−がん対策協 報道その3

 「がん対策推進基本計画」について検討する「がん対策推進協議会」(会長=垣添忠生日本対がん協会長)の11月19日の会合で、垣添会長の解任を求める「緊急動議」が患者委員から提出された。多数決の結果、会長続投が支持されたものの、垣添会長は辞任する意向を表明。次期計画の取りまとめに向け、この日から本格的な議論に入るはずだった協議会は一時空転、「法定の審議会で前代未聞」(厚生労働省)の事態となった。( 2010年11月19日 19:02 キャリアブレイン )
■「意見が反映されない」不満が噴出
 背景にあるのは、「意見が十分に反映されていない」という委員の不満だ。10月6日の前回会合では、天野慎介会長代理(NPO法人グループ・ネクサス理事長)ら8人が、運営の改善を求める意見書を提出。11月19日の会合では、さらに5人が加わり、20人の委員のうち13人による連名で、改めて垣添会長と鈴木健彦・厚労省がん対策推進室長あてに出された。
 こうした動きを受け、垣添会長はこの日、「協議会の運営や事務局体制のあり方などの問題について共感する」と、会長として改善を求める要望書を外山千也厚労省健康局長にあてて提出。外山局長も冒頭のあいさつで、「がん医療政策の立案過程にがん患者が参加できるようになった意義を重く受け止め、患者の意向が反映されるように精いっぱい、対応していきたい」と応じていた。
 しかし、患者委員の郷内淳子委員(カトレアの森代表)が、垣添会長の「解任動議」を提出した。提出理由は、事務局を含めた協議会の運営手腕に対する疑問だった。前回会合で、協議会のあり方を問われた鈴木がん対策推進室長が「(基本法では)基本計画の策定、変更の際に意見を聞くこととしている。それ以外の業務はない」とした発言に、より包括的ながん対策の議論を求める立場として失望感があったと表明。さらに、運営改善を求める意見書が多くの委員連名で提出されたのを踏まえ、「これまでの進め方では、改善は望めない」「それなりの成果が得られていない場合、(長として)責任を取るという一般的なルールを適用してもよいのではないか」と、協議会トップの責任を断じた。
■「会長解任が良い手段か」
 これに対し、「事務局の責任を、なぜ会長が取らなければならないのか」(保坂シゲリ委員・日本医師会常任理事)、「改善を求める意見は賛成だが、会長解任が良い手段とは思えない」(門田守人委員・阪大副学長)、「『患者委員』もひとくくりにしないで。垣添会長の心痛を察する」(前川育委員・NPO法人周南いのちを考える会代表)など、垣添会長を擁護する発言が相次いだ。

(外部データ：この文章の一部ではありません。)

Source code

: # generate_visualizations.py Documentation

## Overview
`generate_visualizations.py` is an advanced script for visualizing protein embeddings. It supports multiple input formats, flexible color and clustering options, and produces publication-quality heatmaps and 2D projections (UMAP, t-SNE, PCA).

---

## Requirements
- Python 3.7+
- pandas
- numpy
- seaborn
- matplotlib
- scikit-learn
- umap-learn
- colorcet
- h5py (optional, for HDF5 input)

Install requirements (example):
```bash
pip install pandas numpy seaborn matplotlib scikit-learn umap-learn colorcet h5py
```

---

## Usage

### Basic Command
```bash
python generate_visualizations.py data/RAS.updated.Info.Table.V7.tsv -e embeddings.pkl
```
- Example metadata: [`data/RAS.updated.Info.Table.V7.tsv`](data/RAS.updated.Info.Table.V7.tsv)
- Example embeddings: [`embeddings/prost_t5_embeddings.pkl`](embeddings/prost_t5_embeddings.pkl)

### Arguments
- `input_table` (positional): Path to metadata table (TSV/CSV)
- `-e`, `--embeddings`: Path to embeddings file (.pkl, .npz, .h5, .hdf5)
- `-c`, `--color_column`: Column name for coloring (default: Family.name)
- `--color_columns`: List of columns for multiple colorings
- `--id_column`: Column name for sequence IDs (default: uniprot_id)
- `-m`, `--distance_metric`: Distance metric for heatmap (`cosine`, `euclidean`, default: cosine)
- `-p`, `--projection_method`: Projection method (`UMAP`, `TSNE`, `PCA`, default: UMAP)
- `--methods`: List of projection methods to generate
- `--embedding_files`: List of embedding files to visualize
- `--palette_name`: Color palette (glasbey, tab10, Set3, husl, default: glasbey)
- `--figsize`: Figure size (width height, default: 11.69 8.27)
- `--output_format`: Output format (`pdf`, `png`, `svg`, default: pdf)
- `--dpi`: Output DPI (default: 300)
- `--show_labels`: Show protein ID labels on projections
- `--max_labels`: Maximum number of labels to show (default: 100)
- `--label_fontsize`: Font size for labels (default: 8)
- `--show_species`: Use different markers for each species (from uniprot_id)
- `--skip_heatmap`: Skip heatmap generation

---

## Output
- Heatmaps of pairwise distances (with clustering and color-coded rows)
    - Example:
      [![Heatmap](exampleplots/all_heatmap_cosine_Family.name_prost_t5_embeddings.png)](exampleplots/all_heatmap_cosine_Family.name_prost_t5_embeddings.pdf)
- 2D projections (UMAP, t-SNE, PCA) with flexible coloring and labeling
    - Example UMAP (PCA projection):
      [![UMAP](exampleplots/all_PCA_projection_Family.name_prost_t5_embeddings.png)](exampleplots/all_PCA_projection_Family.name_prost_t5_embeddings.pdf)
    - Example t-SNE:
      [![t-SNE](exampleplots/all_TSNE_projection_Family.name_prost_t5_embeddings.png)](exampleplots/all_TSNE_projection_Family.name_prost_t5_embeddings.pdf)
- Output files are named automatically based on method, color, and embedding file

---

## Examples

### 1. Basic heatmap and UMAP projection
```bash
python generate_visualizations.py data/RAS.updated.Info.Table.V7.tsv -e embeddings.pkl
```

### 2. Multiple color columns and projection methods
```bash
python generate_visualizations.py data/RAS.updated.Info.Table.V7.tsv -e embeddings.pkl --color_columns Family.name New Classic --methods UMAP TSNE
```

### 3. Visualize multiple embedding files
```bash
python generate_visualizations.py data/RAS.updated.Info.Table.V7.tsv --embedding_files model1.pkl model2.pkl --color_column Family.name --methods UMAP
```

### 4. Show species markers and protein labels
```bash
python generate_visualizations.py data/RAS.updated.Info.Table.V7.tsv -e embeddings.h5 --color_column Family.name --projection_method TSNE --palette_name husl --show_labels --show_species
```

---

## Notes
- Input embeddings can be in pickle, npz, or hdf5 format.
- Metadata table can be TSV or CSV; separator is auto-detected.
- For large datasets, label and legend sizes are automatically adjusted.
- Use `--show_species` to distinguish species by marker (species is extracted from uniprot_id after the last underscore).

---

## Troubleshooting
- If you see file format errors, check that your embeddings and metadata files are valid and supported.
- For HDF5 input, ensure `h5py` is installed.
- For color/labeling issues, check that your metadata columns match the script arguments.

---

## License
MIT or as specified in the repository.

 一方、嘉山孝正委員(国立がん研究センター理事長)は、「この協議会は、今まで(委員として)出た公の協議会の中で最低。不満が出てくるのは当然だ。旧来のお仕着せの会で、生きていない」とした上で、「会長と事務局は別ではない。トップが代われば、全部変わる」と強調した。

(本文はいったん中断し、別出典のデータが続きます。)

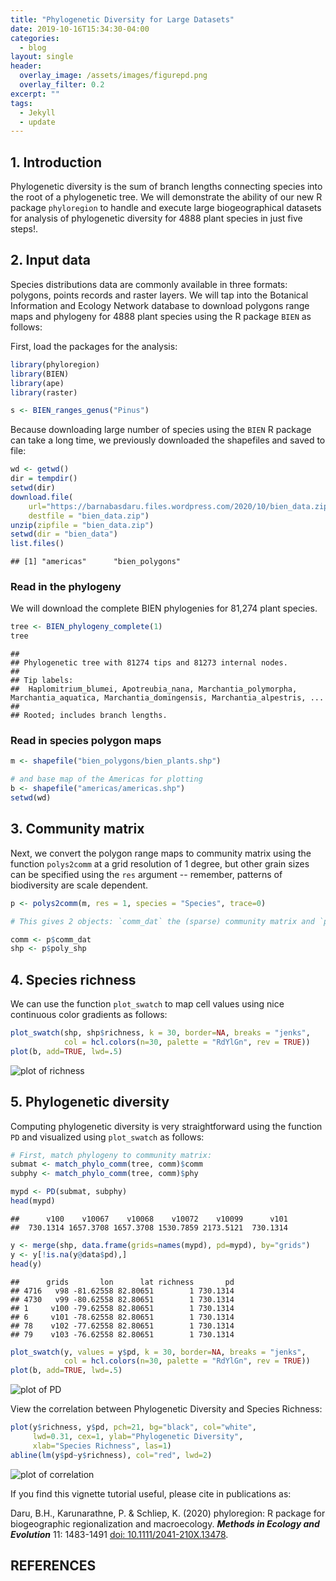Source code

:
 ```yaml
---
title: "Phylogenetic Diversity for Large Datasets"
date: 2019-10-16T15:34:30-04:00
categories:
  - blog
layout: single
header:
  overlay_image: /assets/images/figurepd.png
  overlay_filter: 0.2
excerpt: ""
tags:
  - Jekyll
  - update
---
```



## 1. Introduction

Phylogenetic diversity is the sum of branch lengths connecting species into the root of a phylogenetic tree. We will demonstrate the ability of our new R package `phyloregion` to handle and execute large biogeographical datasets for analysis of phylogenetic diversity for 4888 plant species in just five steps!.

## 2. Input data

Species distributions data are commonly available in three formats: polygons, points records and raster layers. We will tap into the Botanical Information and Ecology Network database to download polygons range maps and phylogeny for 4888 plant species using the R package `BIEN` as follows:


First, load the packages for the analysis:


```r
library(phyloregion)
library(BIEN)
library(ape)
library(raster)
```


```r
s <- BIEN_ranges_genus("Pinus")
```
Because downloading large number of species using the `BIEN` R package can take a long time, we previously downloaded the shapefiles and saved to file:



```r
wd <- getwd()
dir = tempdir()
setwd(dir)
download.file(
    url="https://barnabasdaru.files.wordpress.com/2020/10/bien_data.zip",
    destfile = "bien_data.zip")
unzip(zipfile = "bien_data.zip")
setwd(dir = "bien_data")
list.files()
```

```
## [1] "americas"      "bien_polygons"
```

### Read in the phylogeny

We will download the complete BIEN phylogenies for 81,274 plant species.

```r
tree <- BIEN_phylogeny_complete(1)
tree
```

```
## 
## Phylogenetic tree with 81274 tips and 81273 internal nodes.
## 
## Tip labels:
## 	Haplomitrium_blumei, Apotreubia_nana, Marchantia_polymorpha, Marchantia_aquatica, Marchantia_domingensis, Marchantia_alpestris, ...
## 
## Rooted; includes branch lengths.
```
### Read in species polygon maps


```r
m <- shapefile("bien_polygons/bien_plants.shp")

# and base map of the Americas for plotting
b <- shapefile("americas/americas.shp")
setwd(wd)
```
## 3. Community matrix
Next, we convert the polygon range maps to community matrix using the function `polys2comm` at a grid resolution of 1 degree, but other grain sizes can be specified using the `res` argument -- remember, patterns of biodiversity are scale dependent.


```r
p <- polys2comm(m, res = 1, species = "Species", trace=0)

# This gives 2 objects: `comm_dat` the (sparse) community matrix and `poly_shp`, shapefile of grid cells with cell values, i.e. species richness per cell.

comm <- p$comm_dat
shp <- p$poly_shp
```

## 4. Species richness

We can use the function `plot_swatch` to map cell values using nice continuous color gradients as follows:

```r
plot_swatch(shp, shp$richness, k = 30, border=NA, breaks = "jenks",
            col = hcl.colors(n=30, palette = "RdYlGn", rev = TRUE))
plot(b, add=TRUE, lwd=.5)
```

![plot of richness](https://barnabasdaru.files.wordpress.com/2020/10/pd-richness-1.png)

## 5. Phylogenetic diversity

Computing phylogenetic diversity is very straightforward using the function `PD` and visualized using `plot_swatch` as follows:

```r
# First, match phylogeny to community matrix:
submat <- match_phylo_comm(tree, comm)$comm
subphy <- match_phylo_comm(tree, comm)$phy

mypd <- PD(submat, subphy)
head(mypd)
```

```
##      v100    v10067    v10068    v10072    v10099      v101 
##  730.1314 1657.3708 1657.3708 1530.7859 2173.5121  730.1314
```

```r
y <- merge(shp, data.frame(grids=names(mypd), pd=mypd), by="grids")
y <- y[!is.na(y@data$pd),]
head(y)
```

```
##      grids       lon      lat richness       pd
## 4716   v98 -81.62558 82.80651        1 730.1314
## 4730   v99 -80.62558 82.80651        1 730.1314
## 1     v100 -79.62558 82.80651        1 730.1314
## 6     v101 -78.62558 82.80651        1 730.1314
## 78    v102 -77.62558 82.80651        1 730.1314
## 79    v103 -76.62558 82.80651        1 730.1314
```

```r
plot_swatch(y, values = y$pd, k = 30, border=NA, breaks = "jenks",
            col = hcl.colors(n=30, palette = "RdYlGn", rev = TRUE))
plot(b, add=TRUE, lwd=.5)
```

![plot of PD](https://barnabasdaru.files.wordpress.com/2020/10/pd-pd-1.png)


View the correlation between Phylogenetic Diversity and Species Richness:

```r
plot(y$richness, y$pd, pch=21, bg="black", col="white",
     lwd=0.31, cex=1, ylab="Phylogenetic Diversity",
     xlab="Species Richness", las=1)
abline(lm(y$pd~y$richness), col="red", lwd=2)
```

![plot of correlation](https://barnabasdaru.files.wordpress.com/2020/10/pd-correlation-1.png)

If you find this vignette tutorial useful, please cite in publications as:


Daru, B.H., Karunarathne, P. & Schliep, K. (2020) phyloregion: R package for biogeographic regionalization and macroecology. **_Methods in Ecology and Evolution_** 11: 1483-1491 [doi: 10.1111/2041-210X.13478](https://doi.org/10.1111/2041-210X.13478).


## REFERENCES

 多数決の結果、出席委員のうち進行役の天野会長代理を除く16人中12人が垣添会長の続投に賛成。郷内委員、埴岡健一委員(NPO法人日本医療政策機構理事)は反対した。垣添会長と嘉山委員は棄権した。
垣添氏、辞任の意向強く
 だが、垣添会長は「これだけ重大な提案を頂いたからには、会長を務めていくわけにはいかない。この場で辞任させていただく」とし、委員自体も辞める意向を示した。他の委員や事務局の慰留にも応じず、「これ以上、この会長に座っていても、状況を打開できるとは思えない」とした。会議終了後は、キャリアブレインの取材に対し、「強い衝撃を受けている。しかも患者委員から、あんなことを言われるなんて耐えられない」と語り、足早に会場を後にした。
 ただし、協議会の会長は委員による互選だが、委員の任命権者は厚生労働相。事務局は「この場で辞任を受理するなどできない」と、いったん議論を引き取った。「引き続き、垣添会長に務めていただくよう慰留を続ける」(外山健康局長)考えだ。